> GOAL OF THE EXERCISE
The answer must consist of every line from the data that holds "Status".

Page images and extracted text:
=== Section Start ===

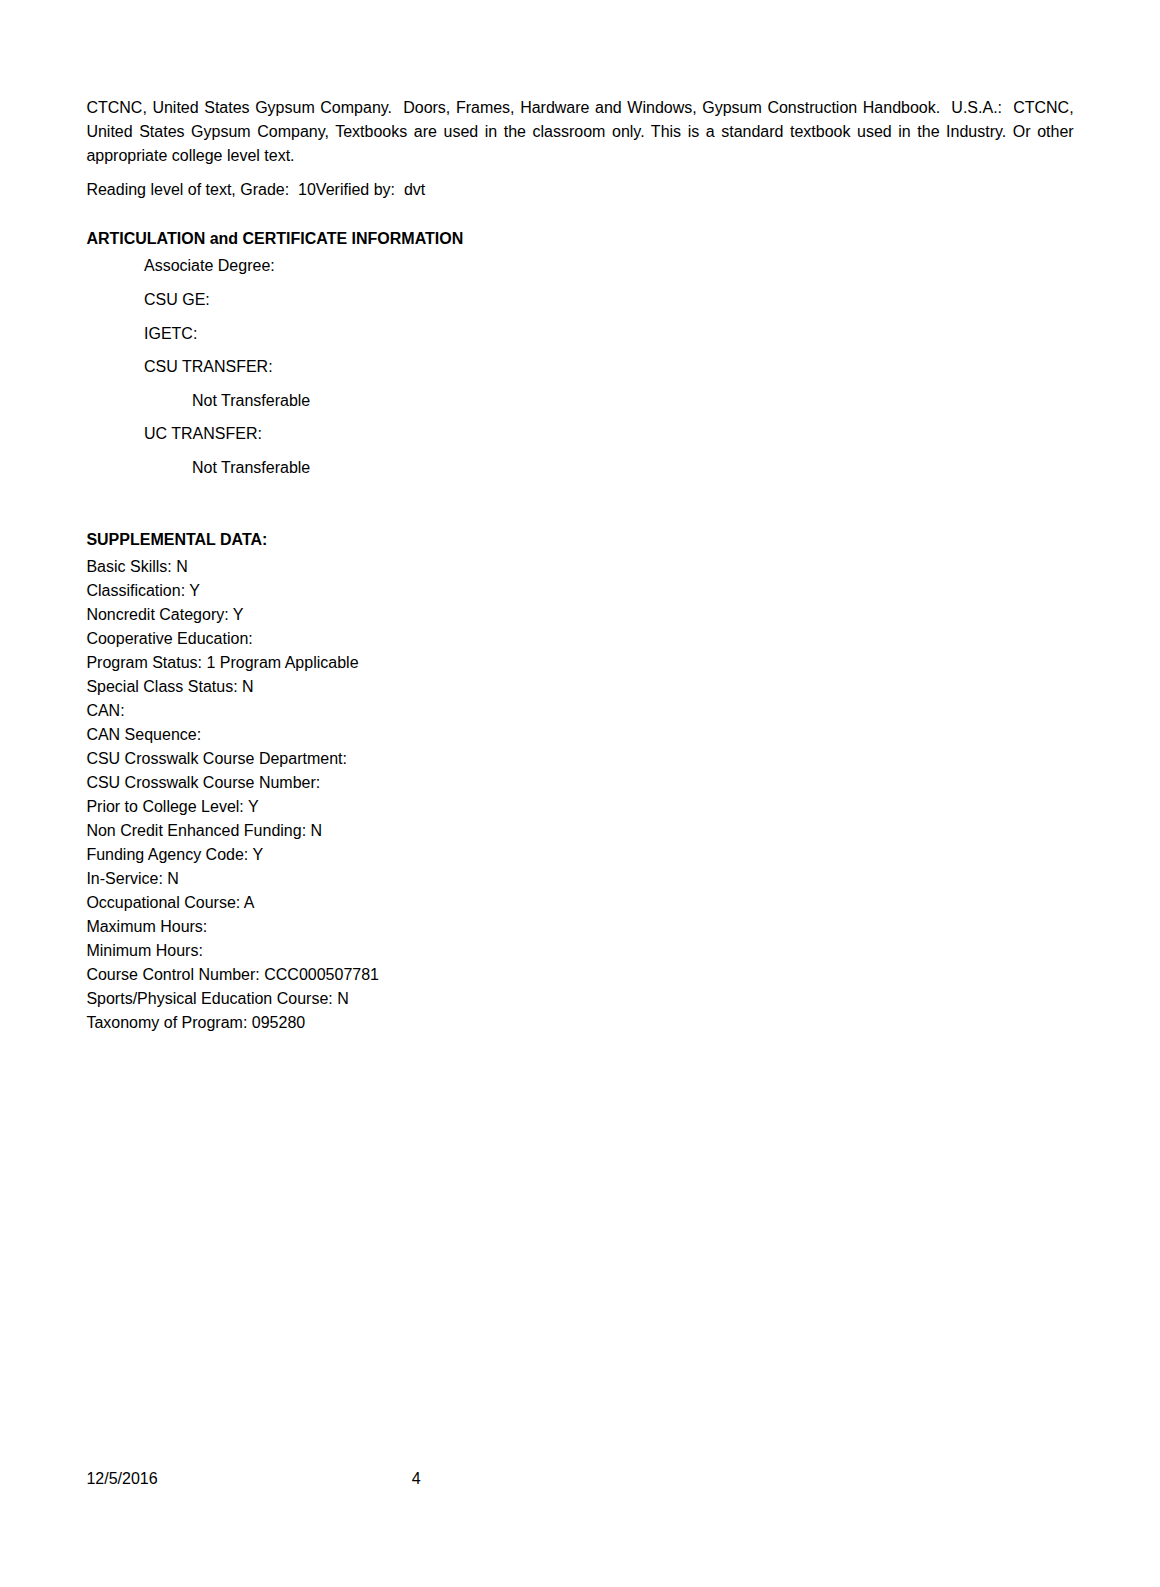CTCNC, United States Gypsum Company. Doors, Frames, Hardware and Windows, Gypsum Construction Handbook. U.S.A.: CTCNC, United States Gypsum Company, Textbooks are used in the classroom only. This is a standard textbook used in the Industry. Or other appropriate college level text.
Reading level of text, Grade: 10Verified by: dvt
ARTICULATION and CERTIFICATE INFORMATION
Associate Degree:
CSU GE:
IGETC:
CSU TRANSFER:
Not Transferable
UC TRANSFER:
Not Transferable
SUPPLEMENTAL DATA:
Basic Skills: N
Classification: Y
Noncredit Category: Y
Cooperative Education:
Program Status: 1 Program Applicable
Special Class Status: N
CAN:
CAN Sequence:
CSU Crosswalk Course Department:
CSU Crosswalk Course Number:
Prior to College Level: Y
Non Credit Enhanced Funding: N
Funding Agency Code: Y
In-Service: N
Occupational Course: A
Maximum Hours:
Minimum Hours:
Course Control Number: CCC000507781
Sports/Physical Education Course: N
Taxonomy of Program: 095280
12/5/2016 4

=== Section End ===

> SOLUTION FOR THIS EXERCISE
Program Status: 1 Program Applicable
Special Class Status: N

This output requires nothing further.